• **Items listed in a dataset**
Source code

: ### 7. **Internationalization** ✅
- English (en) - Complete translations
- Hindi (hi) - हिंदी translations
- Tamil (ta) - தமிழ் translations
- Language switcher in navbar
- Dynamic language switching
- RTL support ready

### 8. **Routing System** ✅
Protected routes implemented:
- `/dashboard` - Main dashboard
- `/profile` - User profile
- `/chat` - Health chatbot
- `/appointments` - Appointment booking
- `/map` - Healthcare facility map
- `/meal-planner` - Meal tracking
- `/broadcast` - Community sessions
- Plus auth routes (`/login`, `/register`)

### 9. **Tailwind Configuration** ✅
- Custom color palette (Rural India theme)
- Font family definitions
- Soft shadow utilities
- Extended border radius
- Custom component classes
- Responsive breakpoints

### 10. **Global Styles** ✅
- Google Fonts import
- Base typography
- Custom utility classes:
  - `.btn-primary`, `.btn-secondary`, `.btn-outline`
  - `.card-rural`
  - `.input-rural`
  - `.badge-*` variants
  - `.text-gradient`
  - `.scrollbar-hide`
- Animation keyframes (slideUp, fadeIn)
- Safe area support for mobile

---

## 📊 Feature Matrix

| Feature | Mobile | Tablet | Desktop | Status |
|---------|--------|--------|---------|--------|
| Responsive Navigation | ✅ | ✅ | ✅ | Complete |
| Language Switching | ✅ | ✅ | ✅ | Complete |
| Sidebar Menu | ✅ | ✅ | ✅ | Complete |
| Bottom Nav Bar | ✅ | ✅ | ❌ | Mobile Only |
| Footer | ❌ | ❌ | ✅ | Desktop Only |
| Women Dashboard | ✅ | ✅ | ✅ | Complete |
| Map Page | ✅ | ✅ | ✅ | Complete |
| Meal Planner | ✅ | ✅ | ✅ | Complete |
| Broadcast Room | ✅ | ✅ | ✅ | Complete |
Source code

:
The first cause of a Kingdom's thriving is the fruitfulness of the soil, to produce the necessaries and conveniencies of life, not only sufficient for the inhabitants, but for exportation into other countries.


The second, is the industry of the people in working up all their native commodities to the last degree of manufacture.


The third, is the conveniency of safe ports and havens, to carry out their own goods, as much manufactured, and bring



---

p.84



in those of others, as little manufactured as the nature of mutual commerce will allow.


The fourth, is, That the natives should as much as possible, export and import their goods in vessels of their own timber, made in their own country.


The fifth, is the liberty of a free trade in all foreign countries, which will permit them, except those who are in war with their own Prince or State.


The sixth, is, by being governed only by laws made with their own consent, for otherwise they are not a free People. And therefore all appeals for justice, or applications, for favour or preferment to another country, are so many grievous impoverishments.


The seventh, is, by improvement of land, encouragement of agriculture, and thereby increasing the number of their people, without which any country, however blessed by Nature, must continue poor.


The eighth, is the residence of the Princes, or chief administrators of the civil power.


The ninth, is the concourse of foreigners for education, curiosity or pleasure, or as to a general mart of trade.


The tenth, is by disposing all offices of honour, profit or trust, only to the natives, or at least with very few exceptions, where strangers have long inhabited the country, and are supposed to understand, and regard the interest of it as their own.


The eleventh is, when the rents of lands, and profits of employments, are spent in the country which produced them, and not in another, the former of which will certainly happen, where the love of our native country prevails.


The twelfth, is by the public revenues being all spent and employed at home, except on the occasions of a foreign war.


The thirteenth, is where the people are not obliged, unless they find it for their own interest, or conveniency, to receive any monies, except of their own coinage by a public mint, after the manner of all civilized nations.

• **Directions**
Return the records exactly, every line included.

• **Response**
Source code

: ### 7. **Internationalization** ✅
- English (en) - Complete translations
- Hindi (hi) - हिंदी translations
- Tamil (ta) - தமிழ் translations
- Language switcher in navbar
- Dynamic language switching
- RTL support ready

### 8. **Routing System** ✅
Protected routes implemented:
- `/dashboard` - Main dashboard
- `/profile` - User profile
- `/chat` - Health chatbot
- `/appointments` - Appointment booking
- `/map` - Healthcare facility map
- `/meal-planner` - Meal tracking
- `/broadcast` - Community sessions
- Plus auth routes (`/login`, `/register`)

### 9. **Tailwind Configuration** ✅
- Custom color palette (Rural India theme)
- Font family definitions
- Soft shadow utilities
- Extended border radius
- Custom component classes
- Responsive breakpoints

### 10. **Global Styles** ✅
- Google Fonts import
- Base typography
- Custom utility classes:
  - `.btn-primary`, `.btn-secondary`, `.btn-outline`
  - `.card-rural`
  - `.input-rural`
  - `.badge-*` variants
  - `.text-gradient`
  - `.scrollbar-hide`
- Animation keyframes (slideUp, fadeIn)
- Safe area support for mobile

---

## 📊 Feature Matrix

| Feature | Mobile | Tablet | Desktop | Status |
|---------|--------|--------|---------|--------|
| Responsive Navigation | ✅ | ✅ | ✅ | Complete |
| Language Switching | ✅ | ✅ | ✅ | Complete |
| Sidebar Menu | ✅ | ✅ | ✅ | Complete |
| Bottom Nav Bar | ✅ | ✅ | ❌ | Mobile Only |
| Footer | ❌ | ❌ | ✅ | Desktop Only |
| Women Dashboard | ✅ | ✅ | ✅ | Complete |
| Map Page | ✅ | ✅ | ✅ | Complete |
| Meal Planner | ✅ | ✅ | ✅ | Complete |
| Broadcast Room | ✅ | ✅ | ✅ | Complete |
Source code

:
The first cause of a Kingdom's thriving is the fruitfulness of the soil, to produce the necessaries and conveniencies of life, not only sufficient for the inhabitants, but for exportation into other countries.


The second, is the industry of the people in working up all their native commodities to the last degree of manufacture.


The third, is the conveniency of safe ports and havens, to carry out their own goods, as much manufactured, and bring



---

p.84



in those of others, as little manufactured as the nature of mutual commerce will allow.


The fourth, is, That the natives should as much as possible, export and import their goods in vessels of their own timber, made in their own country.


The fifth, is the liberty of a free trade in all foreign countries, which will permit them, except those who are in war with their own Prince or State.


The sixth, is, by being governed only by laws made with their own consent, for otherwise they are not a free People. And therefore all appeals for justice, or applications, for favour or preferment to another country, are so many grievous impoverishments.


The seventh, is, by improvement of land, encouragement of agriculture, and thereby increasing the number of their people, without which any country, however blessed by Nature, must continue poor.


The eighth, is the residence of the Princes, or chief administrators of the civil power.


The ninth, is the concourse of foreigners for education, curiosity or pleasure, or as to a general mart of trade.


The tenth, is by disposing all offices of honour, profit or trust, only to the natives, or at least with very few exceptions, where strangers have long inhabited the country, and are supposed to understand, and regard the interest of it as their own.


The eleventh is, when the rents of lands, and profits of employments, are spent in the country which produced them, and not in another, the former of which will certainly happen, where the love of our native country prevails.


The twelfth, is by the public revenues being all spent and employed at home, except on the occasions of a foreign war.


The thirteenth, is where the people are not obliged, unless they find it for their own interest, or conveniency, to receive any monies, except of their own coinage by a public mint, after the manner of all civilized nations.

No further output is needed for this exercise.